• WHAT YOU WILL DO:
1. List every answer option offered in the math problem, with its letter.
2. Answer these questions about the math problem:
(a) What value is given for the limit of f(h)/h as h approaches 0?
(b) According to the hint, what kind of solutions do functional equations involving f(x+y) often lead to?
(c) Up to what value of n does the sum of f(n) run?

• EXTRACT:
━━━
Question

Let \(f\) be a differentiable function satisfying \[ f(x+y)=f(x)+f(y)-xy \quad \text{for all } x,y\in\mathbb{R}. \] If \[ \lim_{h\to 0}\frac{f(h)}{h}=3, \] then the value of \[ \sum_{n=1}^{10} f(n) \] is equal to:

• A. \(-\dfrac{55}{2}\)
• B. \(\dfrac{275}{2}\)
• C. \(-\dfrac{55}{4}\)
• D. \(\dfrac{225}{4}\)

Hint:

Functional equations involving \(f(x+y)\) often lead to polynomial solutions. Always use the given limit to fix remaining constants.
━━━
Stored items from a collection
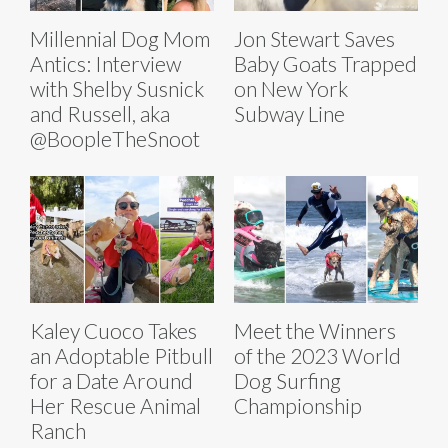
Millennial Dog Mom
Jon Stewart Saves
Antics: Interview
Baby Goats Trapped
with Shelby Susnick
on New York
and Russell, aka
Subway Line
@BoopleTheSnoot
Kaley Cuoco Takes
Meet the Winners
an Adoptable Pitbull
of the 2023 World
for a Date Around
Dog Surfing
Her Rescue Animal
Championship
Ranch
━━━
• SOLUTION SET:
1.
A. −55/2
B. 275/2
C. −55/4
D. 225/4

2.
(a) 3
(b) Polynomial solutions
(c) 10